Ich habe vor einigen Jahren sehr gerne eine Konzerteinführung über diese Symphonie gehalten. Im Konzert war ich dann nicht. Es war Sommer. Ich war urlaubsreif. Mit dem Packen hatte ich noch nicht angefangen. Und ich hatte in dem Moment einfach keine Antennen, um mich dieser krassen und fordernden Musik so zu widmen, dass ich wirklich etwas davon gehabt hätte.

In sehr guter Erinnerung habe ich diese Neunte trotzdem, weil ich sie viel früher, ganz am Anfang meines Studiums einmal in einer tollen Generalprobe gehört habe.

Um uns darauf vorzubereiten, haben wir den Schlusssatz gemeinsam im Seminar angehört. Ich erinnere mich, wie laut die Uhr an den leisen Stellen getickt hat – passend und unpassend zugleich. Und ich erinnere mich, wie wir uns gegenseitig beim Zuhören zugehört haben.

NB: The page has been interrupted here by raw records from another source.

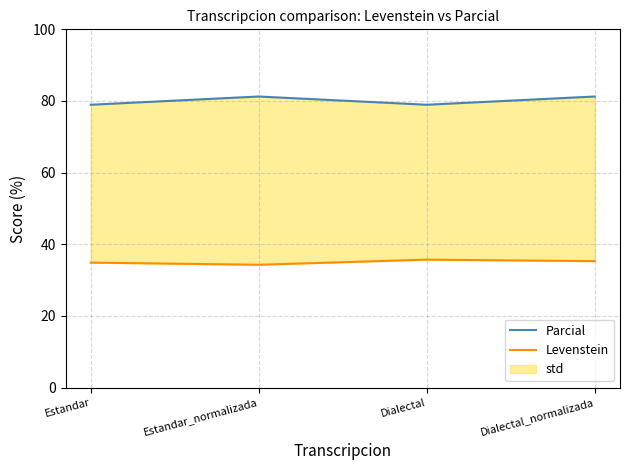

The value of Levenstein at Estandar is 21.6. True or false?

False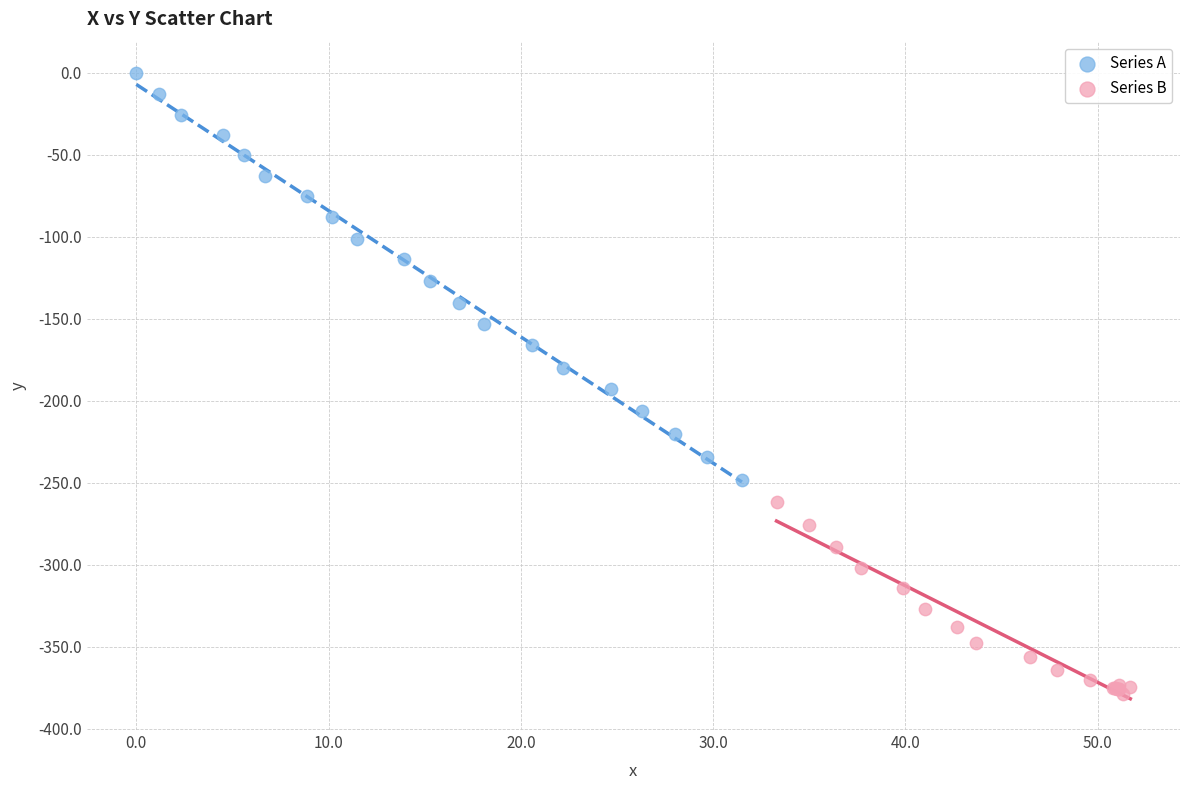

Which series contains the highest Y value?

Series A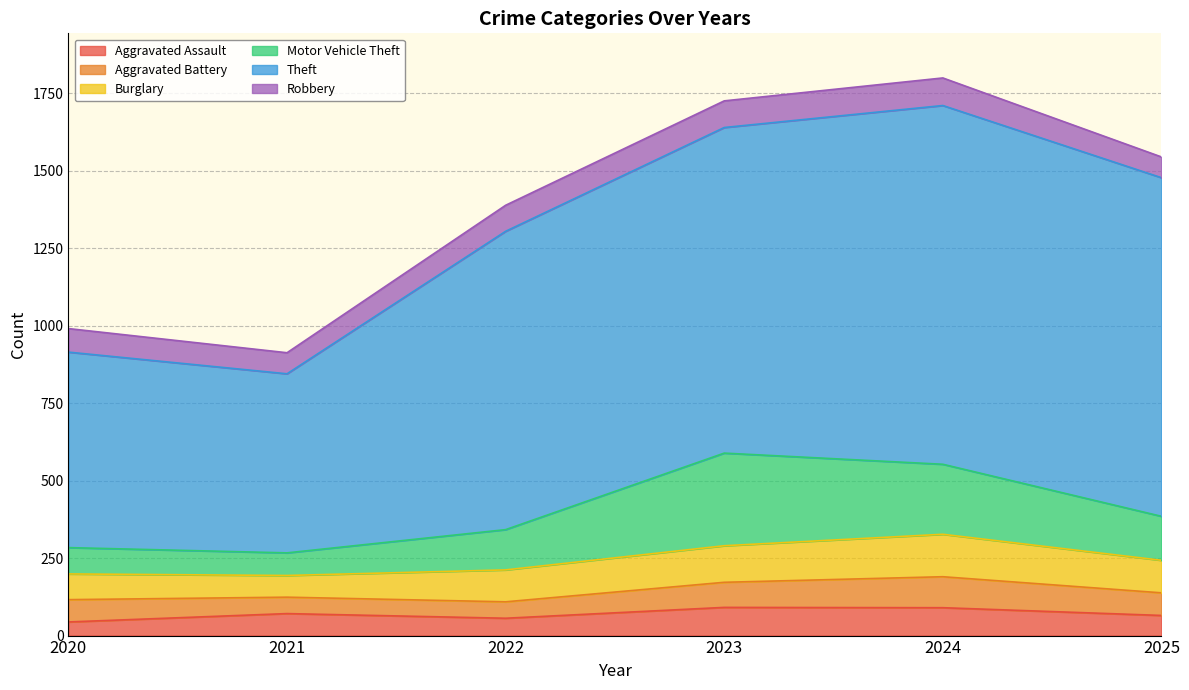

Reading left to right, extract all data points from this chart.

Aggravated Assault: 44	71	56	91	90	65
Aggravated Battery: 72	53	53	81	100	73
Burglary: 83	70	103	118	137	105
Motor Vehicle Theft: 85	73	130	299	226	142
Theft: 631	578	963	1051	1158	1093
Robbery: 76	68	84	86	89	67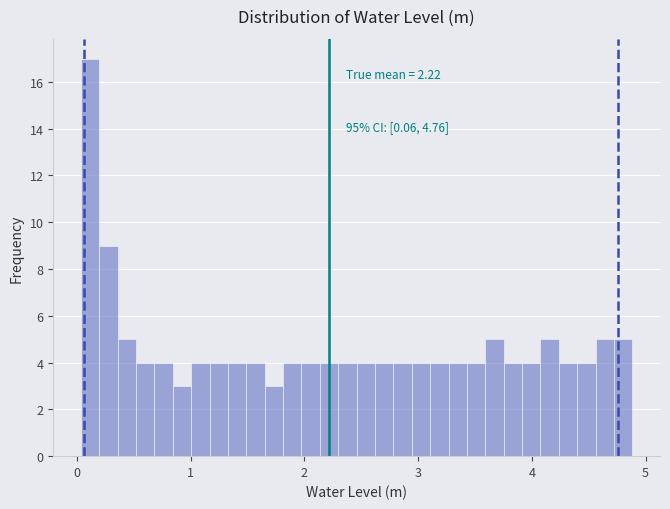

Read against the x-axis, roughly where is the centre of the tallest bar?

0.1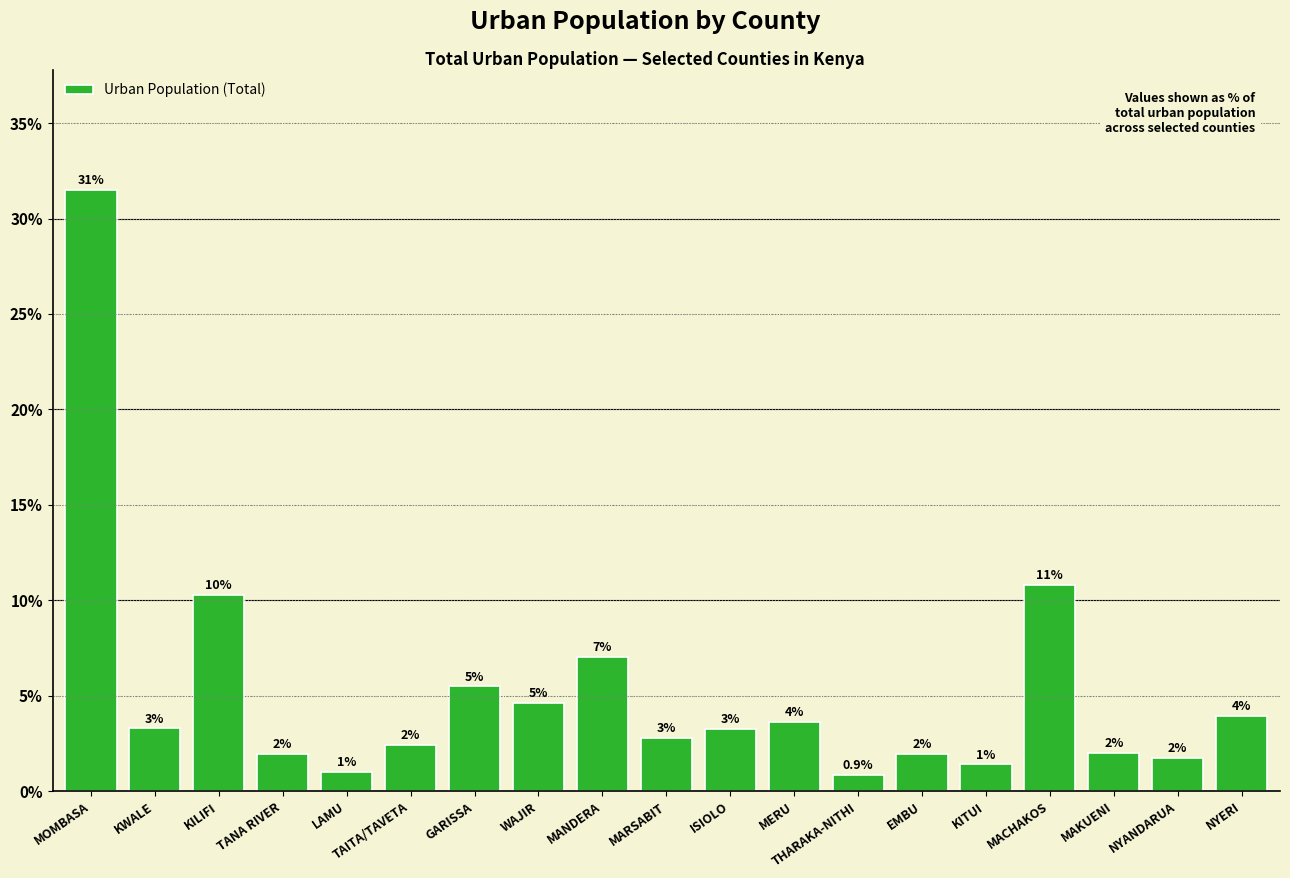

Reading left to right, transcribe all the data shown in this chart.

31.5	3.3	10.3	2.0	1.0	2.4	5.5	4.6	7.0	2.8	3.3	3.6	0.9	2.0	1.4	10.8	2.0	1.7	3.9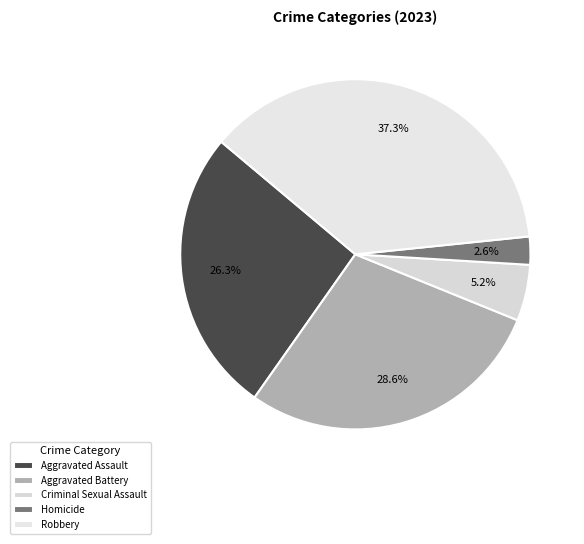

Rank the categories by value from highest to lowest.

Robbery, Aggravated Battery, Aggravated Assault, Criminal Sexual Assault, Homicide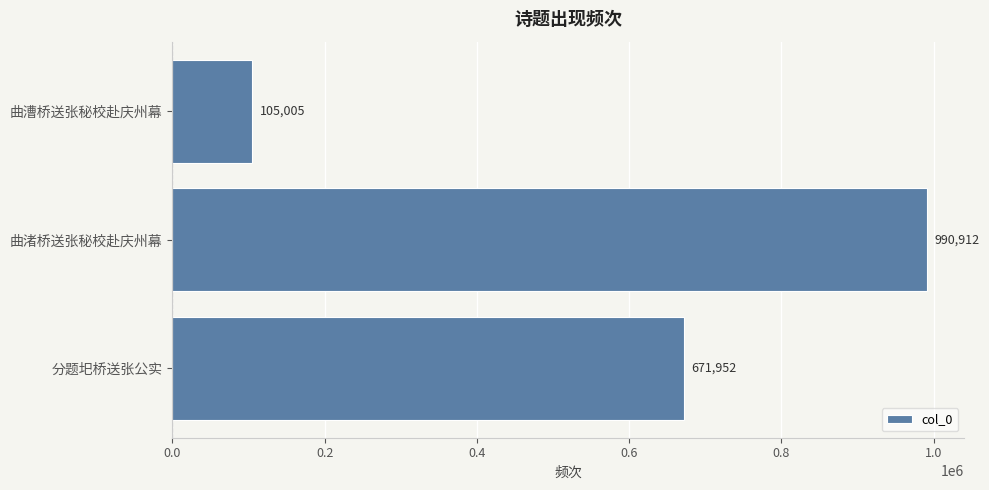

The value at 曲漕桥送张秘校赴庆州幕 is 105005. True or false?

True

Mahlers Schlusssatz ist ein wunderbarer, langsamer Orchestergesang ohne Worte, ein wahnsinnig schönes Stück Musik, das für die Strapazen mehr als nur entschädigt, mit denen die Symphonie das Publikum bis dahin konfrontiert hat.

Stille

Am Ende der Probe muss es – aber daran erinnere ich mich nicht mehr – eine Weile still gewesen sein; anders kann ich mir das gar nicht vorstellen. Im Konzert lässt sich diese Stille direkt nach dem Schlusssatz schier endlos dehnen, je nachdem, wie gespannt und aufmerksam Publikum und Orchester zusammenspielen. Eine Freundin war damals im Konzert. Und sie hat erzählt, dass der Dirigent tatsächlich sehr lange gewartet hat, bis er die Arme gesenkt hat, um die Stille nach dem Schlusssatz zu beenden. Jemand hat wohl aus Versehen sofort losgeklatscht, aber gleich wieder aufgehört. Erstaunlich immer wieder, wenn es klappt, dass nicht gleich geklatscht wird. Aber irgendwann muss man wahrscheinlich einfach applaudieren, um sich gemeinsam wieder ins Hier und Jetzt zu holen.

Wir jungen Studis damals nach der Generalprobe waren, glaube ich, ganz ergriffen, aber auch erleichtert und gut gelaunt. Draußen schien die Sonne. Der Tag war frisch und hell. Vermutlich sind wir irgendwo einen Kaffee trinken gegangen, um wieder zurück in den Alltag zu finden.